3. Offering low cost or no-cost spay/neuter programs WOULD do more to solve the problem IMO than a law.
That said, many people I know, with unaltered animals, often complain of the cost and expenses related with a litter and with the hassel of finding homes for the kittens, etc... Most of these people would get their animal spayed/neutered given 2 things:
1. education on neutering/spaying and how it would benefit them and their animals
2. Availability of low cost or no-cost altering... Also, if the place where it was done was NEAR them, would be a plus for them... As some that make very little money have no transportation, therefore no way to go to where they could get their animal altered.
I could see this law having a positive effect in a couple of cases:
1. Law-abiding, middle class (or upper middle class) people that own unaltered pets just because they didn't want to, or feel like, getting them fixed. They could afford to have their animals altered and would (because they are law-abiding) have them fixed to avoid fines, etc.
2. BYBs and puppy mills, are generally the ones with many, many breeding animals (most hobby breeders do not have large numbers around). I assume that they could not afford the licensing, so would leave or dump their animals at the pound...
However, I can also see that there will be negative effects in primarily three situations:
1. low-income owner can't afford to have animal altered, can barely afford regular vet visits... with law passed, will just not take their pet to the vet to avoid the fines, etc. Animal will miss out on routine and possibly emergency vet care.
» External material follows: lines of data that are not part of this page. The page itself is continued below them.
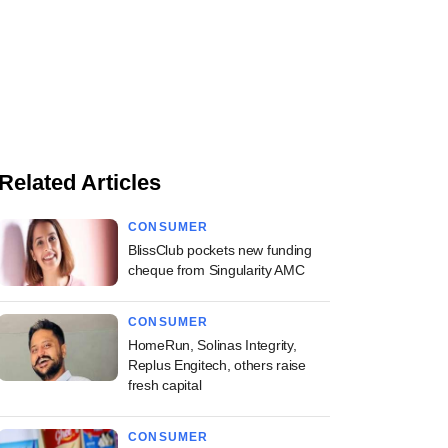
Related Articles
CONSUMER
BlissClub pockets new funding
cheque from Singularity AMC
CONSUMER
HomeRun, Solinas Integrity,
Replus Engitech, others raise
fresh capital
CONSUMER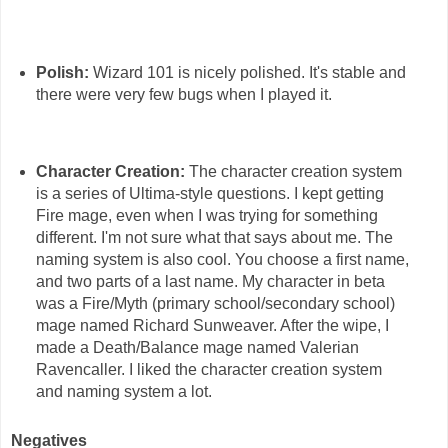
Polish:
Wizard 101 is nicely polished. It's stable and
there were very few bugs when I played it.
Character Creation:
The character creation system
is a series of Ultima-style questions. I kept getting
Fire mage, even when I was trying for something
different. I'm not sure what that says about me. The
naming system is also cool. You choose a first name,
and two parts of a last name. My character in beta
was a Fire/Myth (primary school/secondary school)
mage named Richard Sunweaver. After the wipe, I
made a Death/Balance mage named Valerian
Ravencaller. I liked the character creation system
and naming system a lot.
Negatives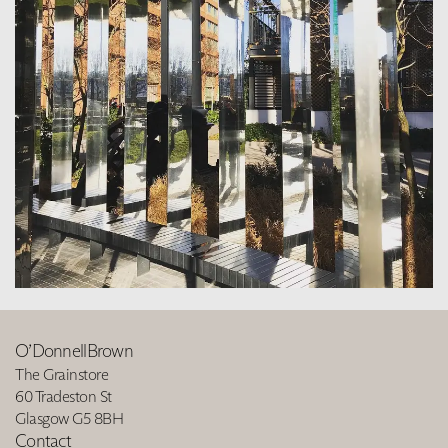
O’DonnellBrown
The Grainstore
60 Tradeston St
Glasgow G5 8BH
Contact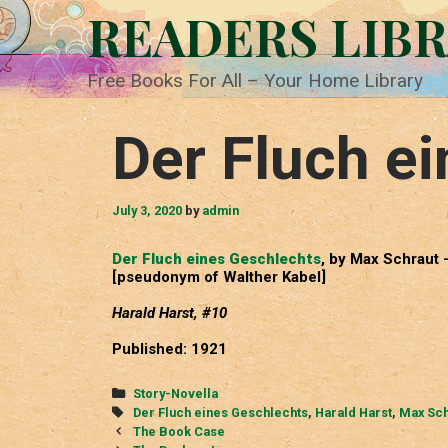
Skip
READERS LIB
to
content
Free Books For All – Your Home Library
Der Fluch e
July 3, 2020
by
admin
Der Fluch eines Geschlechts
, by Max Schraut 
[pseudonym of Walther Kabel]
Harald Harst, #10
Published: 1921
Categories
Story-Novella
Tags
Der Fluch eines Geschlechts
,
Harald Harst
,
Max Sch
Post
The Book Case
2. low-income owner (same situation as above) would dump their animal on the street or at the shelter to avoid paying to have them altered... So, more animals at the shelter to be put down, or more "ferals" and "strays" on the streets... This would probably be the option that about 50% of owners would take that couldn't afford to pay for altering.
3. Responsible breeders will be put under such fines and costs that they either move off or go out of breeding... Probably not a "downside" to some of you, but it wouldn't do much to help the overpopulation issue... And, I, for one, would hate to see the breeds of cats and dogs disappear...
Although I agree with the (at least on the surface) original intent of this law (to reduce overpopulation). I think that there is a better way to go about it... That of offering options and education to the general pet owner so that they will be able to afford to alter their pet and know (through education) why they should and how it will benefit them and their animal.
EDIT- I just noticed that I put about 5 sets of numbered comments in this post...sorry, but sometimes my organizational tendencies get the better of me.